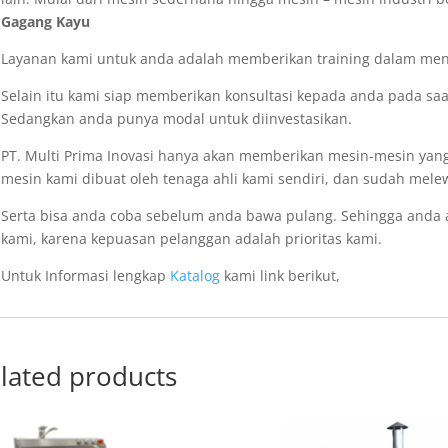
Gagang Kayu
Layanan kami untuk anda adalah memberikan training dalam meng
Selain itu kami siap memberikan konsultasi kepada anda pada s
Sedangkan anda punya modal untuk diinvestasikan.
PT. Multi Prima Inovasi hanya akan memberikan mesin-mesin yang
mesin kami dibuat oleh tenaga ahli kami sendiri, dan sudah melew
Serta bisa anda coba sebelum anda bawa pulang. Sehingga anda
kami, karena kepuasan pelanggan adalah prioritas kami.
Untuk Informasi lengkap
Katalog
kami link berikut,
lated products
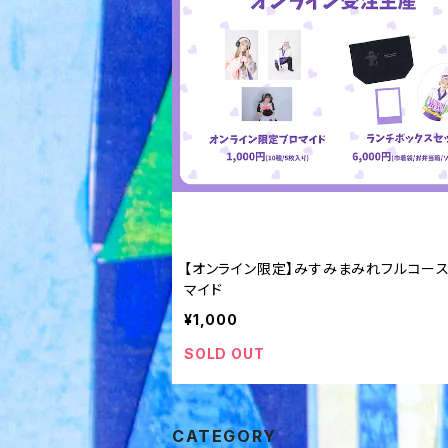
【オンライン限定】みすみまみれフルコー
マイド
¥1,000
SOLD OUT
CATEGORY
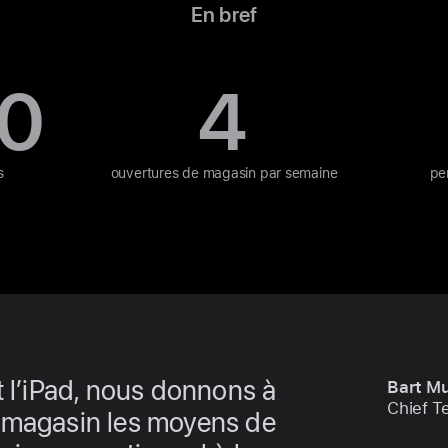
En bref
00
4
s
ouvertures de magasin
par semaine
pe
t l’iPad, nous donnons à
Bart M
Chief Te
 magasin les moyens de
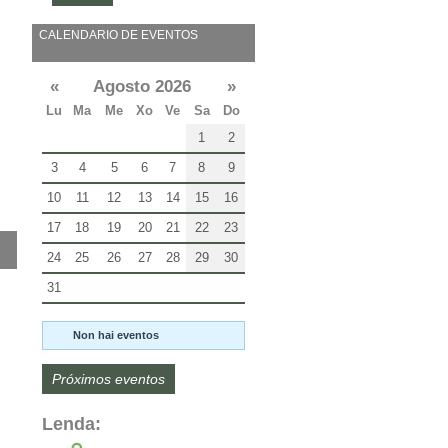
CALENDARIO DE EVENTOS
«
Agosto 2026
»
Lu
Ma
Me
Xo
Ve
Sa
Do
1
2
3
4
5
6
7
8
9
10
11
12
13
14
15
16
17
18
19
20
21
22
23
24
25
26
27
28
29
30
31
Non hai eventos
Próximos eventos
Lenda:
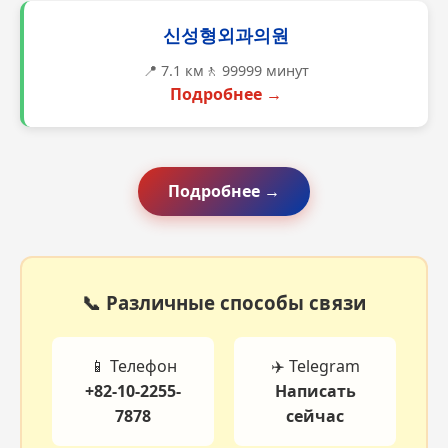
신성형외과의원
📍 7.1 км
🚶 99999 минут
Подробнее →
Подробнее →
📞 Различные способы связи
📱 Телефон
✈️ Telegram
+82-10-2255-
Написать
7878
сейчас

§

■ JOB ITEM:
Could you repeat exactly the lines from the one containing "Untuk Informasi lengkap" to the last line of the records, both included, and leave out every picture?

■ EXERCISE RESULT:
Untuk Informasi lengkap
Katalog
kami link berikut,
lated products
【オンライン限定】みすみまみれフルコー
マイド
¥1,000
SOLD OUT
CATEGORY
En bref
00
4
s
ouvertures de magasin
par semaine
pe
t l’iPad, nous donnons à
Bart M
Chief Te
 magasin les moyens de
CALENDARIO DE EVENTOS
«
Agosto 2026
»
Lu
Ma
Me
Xo
Ve
Sa
Do
1
2
3
4
5
6
7
8
9
10
11
12
13
14
15
16
17
18
19
20
21
22
23
24
25
26
27
28
29
30
31
Non hai eventos
Próximos eventos
Lenda:
신성형외과의원
📍 7.1 км
🚶 99999 минут
Подробнее →
Подробнее →
📞 Различные способы связи
📱 Телефон
✈️ Telegram
+82-10-2255-
Написать
7878
сейчас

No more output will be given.